Your instructions
Reproduce each line of the data exactly as it is.

:::::

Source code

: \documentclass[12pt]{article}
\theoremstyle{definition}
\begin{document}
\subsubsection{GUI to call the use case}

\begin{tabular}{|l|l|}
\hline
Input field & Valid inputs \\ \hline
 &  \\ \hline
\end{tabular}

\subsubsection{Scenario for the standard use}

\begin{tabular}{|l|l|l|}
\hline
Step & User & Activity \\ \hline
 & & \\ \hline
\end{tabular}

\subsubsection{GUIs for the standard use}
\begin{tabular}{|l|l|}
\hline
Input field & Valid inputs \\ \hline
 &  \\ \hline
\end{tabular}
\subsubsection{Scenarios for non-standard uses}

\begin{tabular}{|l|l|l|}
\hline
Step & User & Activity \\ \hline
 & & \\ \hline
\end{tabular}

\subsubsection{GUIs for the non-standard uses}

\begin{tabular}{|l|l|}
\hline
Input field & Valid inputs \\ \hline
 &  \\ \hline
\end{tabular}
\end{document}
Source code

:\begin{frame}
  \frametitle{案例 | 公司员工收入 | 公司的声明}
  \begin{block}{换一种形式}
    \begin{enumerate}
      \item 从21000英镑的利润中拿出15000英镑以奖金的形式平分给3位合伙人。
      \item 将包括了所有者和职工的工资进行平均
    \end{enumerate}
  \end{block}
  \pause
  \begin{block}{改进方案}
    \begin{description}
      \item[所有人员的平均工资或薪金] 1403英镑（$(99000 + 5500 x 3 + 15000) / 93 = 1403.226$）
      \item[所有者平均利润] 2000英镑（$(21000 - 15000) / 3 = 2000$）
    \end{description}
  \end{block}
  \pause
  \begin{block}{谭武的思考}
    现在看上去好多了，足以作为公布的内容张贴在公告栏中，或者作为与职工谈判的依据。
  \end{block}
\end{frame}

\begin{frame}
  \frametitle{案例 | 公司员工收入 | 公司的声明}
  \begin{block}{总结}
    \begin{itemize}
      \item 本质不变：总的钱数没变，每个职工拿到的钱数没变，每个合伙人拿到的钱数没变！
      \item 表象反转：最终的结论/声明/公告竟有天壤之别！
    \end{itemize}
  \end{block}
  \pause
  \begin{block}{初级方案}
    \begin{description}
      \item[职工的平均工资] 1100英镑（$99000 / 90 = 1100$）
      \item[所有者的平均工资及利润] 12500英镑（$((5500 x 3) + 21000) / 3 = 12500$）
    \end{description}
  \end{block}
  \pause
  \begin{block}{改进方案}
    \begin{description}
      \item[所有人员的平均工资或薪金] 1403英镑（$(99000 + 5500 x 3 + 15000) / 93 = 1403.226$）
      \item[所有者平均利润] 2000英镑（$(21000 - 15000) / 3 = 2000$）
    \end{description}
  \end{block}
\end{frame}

:::::

Final answer
Source code

: \documentclass[12pt]{article}
\theoremstyle{definition}
\begin{document}
\subsubsection{GUI to call the use case}

\begin{tabular}{|l|l|}
\hline
Input field & Valid inputs \\ \hline
 &  \\ \hline
\end{tabular}

\subsubsection{Scenario for the standard use}

\begin{tabular}{|l|l|l|}
\hline
Step & User & Activity \\ \hline
 & & \\ \hline
\end{tabular}

\subsubsection{GUIs for the standard use}
\begin{tabular}{|l|l|}
\hline
Input field & Valid inputs \\ \hline
 &  \\ \hline
\end{tabular}
\subsubsection{Scenarios for non-standard uses}

\begin{tabular}{|l|l|l|}
\hline
Step & User & Activity \\ \hline
 & & \\ \hline
\end{tabular}

\subsubsection{GUIs for the non-standard uses}

\begin{tabular}{|l|l|}
\hline
Input field & Valid inputs \\ \hline
 &  \\ \hline
\end{tabular}
\end{document}
Source code

:\begin{frame}
  \frametitle{案例 | 公司员工收入 | 公司的声明}
  \begin{block}{换一种形式}
    \begin{enumerate}
      \item 从21000英镑的利润中拿出15000英镑以奖金的形式平分给3位合伙人。
      \item 将包括了所有者和职工的工资进行平均
    \end{enumerate}
  \end{block}
  \pause
  \begin{block}{改进方案}
    \begin{description}
      \item[所有人员的平均工资或薪金] 1403英镑（$(99000 + 5500 x 3 + 15000) / 93 = 1403.226$）
      \item[所有者平均利润] 2000英镑（$(21000 - 15000) / 3 = 2000$）
    \end{description}
  \end{block}
  \pause
  \begin{block}{谭武的思考}
    现在看上去好多了，足以作为公布的内容张贴在公告栏中，或者作为与职工谈判的依据。
  \end{block}
\end{frame}

\begin{frame}
  \frametitle{案例 | 公司员工收入 | 公司的声明}
  \begin{block}{总结}
    \begin{itemize}
      \item 本质不变：总的钱数没变，每个职工拿到的钱数没变，每个合伙人拿到的钱数没变！
      \item 表象反转：最终的结论/声明/公告竟有天壤之别！
    \end{itemize}
  \end{block}
  \pause
  \begin{block}{初级方案}
    \begin{description}
      \item[职工的平均工资] 1100英镑（$99000 / 90 = 1100$）
      \item[所有者的平均工资及利润] 12500英镑（$((5500 x 3) + 21000) / 3 = 12500$）
    \end{description}
  \end{block}
  \pause
  \begin{block}{改进方案}
    \begin{description}
      \item[所有人员的平均工资或薪金] 1403英镑（$(99000 + 5500 x 3 + 15000) / 93 = 1403.226$）
      \item[所有者平均利润] 2000英镑（$(21000 - 15000) / 3 = 2000$）
    \end{description}
  \end{block}
\end{frame}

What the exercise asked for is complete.